Karen first joined the Department of Geography at UBC as an assistant professor in 2002, having earned her PhD at Oxford University, where she was a Rhodes Scholar. Twenty-one years later, she leaves an astonishing record of achievement: as Fellow of the Radcliffe Institute for Advanced Study 2022-3; as recipient of a John Simon Guggenheim Memorial Foundation Fellowship 2022, a SSHRC Connection Award and Trudeau Fellowship in 2017; and as Stanford University’s Annenberg Fellow in Communication, and Fellow of the Royal Society of Canada’s College of New Scholars. She is the author of more than 100 academic publications and seven books.

In recent years, Karen brought her geographical fascinations with environmental perception and scientific world-making to the realm of sound. In The Sounds of Life (Princeton 2021), Karen builds a prismatic portrait of planetary ecology through the medium of chirps, buzzes, and low cetacean moans. The book garnered immediate critical acclaim, including from the very scientists it featured. It also reaches a broad public through her recent TED Talk. Karen’s next book Gaia’s Web (upcoming with MIT Press) explores how interconnected digital and natural networks will impact biodiversity conservation, environmental governance, and cultivate greater empathy for other species. Both books drew from her Smart Earth Project seeking to mobilize digital technologies to address some of the most pressing challenges of the Anthropocene.

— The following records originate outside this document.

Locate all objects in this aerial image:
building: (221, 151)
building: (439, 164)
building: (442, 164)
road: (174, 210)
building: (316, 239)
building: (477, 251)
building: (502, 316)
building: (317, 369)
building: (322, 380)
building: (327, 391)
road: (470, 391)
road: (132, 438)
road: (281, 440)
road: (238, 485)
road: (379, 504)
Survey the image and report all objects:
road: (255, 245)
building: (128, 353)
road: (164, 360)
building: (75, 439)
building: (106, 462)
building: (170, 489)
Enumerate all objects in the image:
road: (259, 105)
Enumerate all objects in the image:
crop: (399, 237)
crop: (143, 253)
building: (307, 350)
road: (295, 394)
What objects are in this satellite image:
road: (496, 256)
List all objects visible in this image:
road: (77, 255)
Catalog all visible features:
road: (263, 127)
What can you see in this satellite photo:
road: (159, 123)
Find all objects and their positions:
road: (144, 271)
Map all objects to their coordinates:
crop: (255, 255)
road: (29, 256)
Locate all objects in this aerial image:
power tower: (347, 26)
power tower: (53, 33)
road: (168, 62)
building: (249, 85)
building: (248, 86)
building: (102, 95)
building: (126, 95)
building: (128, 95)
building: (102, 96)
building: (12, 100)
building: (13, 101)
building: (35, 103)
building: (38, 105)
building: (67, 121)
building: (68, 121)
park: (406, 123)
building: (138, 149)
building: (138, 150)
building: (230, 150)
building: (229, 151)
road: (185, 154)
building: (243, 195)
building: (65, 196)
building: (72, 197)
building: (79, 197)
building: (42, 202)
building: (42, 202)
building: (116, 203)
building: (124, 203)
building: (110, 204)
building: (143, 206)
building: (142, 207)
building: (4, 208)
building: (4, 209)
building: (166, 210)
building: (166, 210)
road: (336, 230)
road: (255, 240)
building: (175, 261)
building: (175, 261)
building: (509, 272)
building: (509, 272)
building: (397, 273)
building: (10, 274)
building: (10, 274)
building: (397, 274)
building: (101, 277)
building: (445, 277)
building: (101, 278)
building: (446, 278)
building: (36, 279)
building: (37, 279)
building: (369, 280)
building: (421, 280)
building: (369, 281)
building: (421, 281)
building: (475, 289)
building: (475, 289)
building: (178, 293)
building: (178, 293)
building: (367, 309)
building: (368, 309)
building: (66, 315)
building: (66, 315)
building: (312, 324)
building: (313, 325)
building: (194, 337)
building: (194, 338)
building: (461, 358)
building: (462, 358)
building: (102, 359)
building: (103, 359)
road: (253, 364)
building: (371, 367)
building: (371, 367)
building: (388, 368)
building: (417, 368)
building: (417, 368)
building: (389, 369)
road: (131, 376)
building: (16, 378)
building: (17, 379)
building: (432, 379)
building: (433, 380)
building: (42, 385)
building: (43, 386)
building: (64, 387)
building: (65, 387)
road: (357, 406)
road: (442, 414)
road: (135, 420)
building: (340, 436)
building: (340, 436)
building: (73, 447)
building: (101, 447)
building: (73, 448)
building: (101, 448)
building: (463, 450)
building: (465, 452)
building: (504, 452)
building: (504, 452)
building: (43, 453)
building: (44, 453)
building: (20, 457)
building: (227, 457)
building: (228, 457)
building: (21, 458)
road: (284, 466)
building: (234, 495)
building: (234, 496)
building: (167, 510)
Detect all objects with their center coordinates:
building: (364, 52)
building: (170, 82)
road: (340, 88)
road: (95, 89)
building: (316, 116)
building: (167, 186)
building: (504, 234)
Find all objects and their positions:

Karen Bakker will be remembered too, for her fierce public engagement. She founded the Program on Water Governance at UBC, where she produced insightful analysis about the environmental, social and economic impacts of large dams like Site C and on a range of critical issues including water security, water privatization,  Indigenous water sovereignty, and the human right to water. Research results from these studies have circulated widely in the media, and connected diverse academic, policy, and practitioner worlds.

At UBC, and in the community, Karen was an outspoken advocate for equity issues, leading the pay equity process as the Chair of the Faculty Association Status of Women committee. She also frequently engaged local politicians on social and environmental issues of concern to the community—hosting meet-the-candidate nights and engaging in debate on key issues.

We will remember Karen as multi-faceted and superbly talented in all realms. Writing, speaking, researching, or chatting about any topic imaginable, Karen always had interesting things to say and could offer incisive commentary and engaged banter—whether it be about cooking, gardening, stand up paddle boarding, or the local food cart scene in Vancouver. Indeed, alongside her academic pursuits she authored award winning books about feeding children healthful food under her nom de plume Karen Le Billon.

Karen was above all a committed mother, partner, and friend. We know that she will be sorely missed because – indeed – we miss her ourselves. She not only transformed fields of knowledge related to water governance, neoliberal natures, and digital environmentalism, but also those who worked alongside her.  Her immense energy, passion, and intellect will be dearly missed. We grieve together with her family, friends, and all the communities of which she was a part.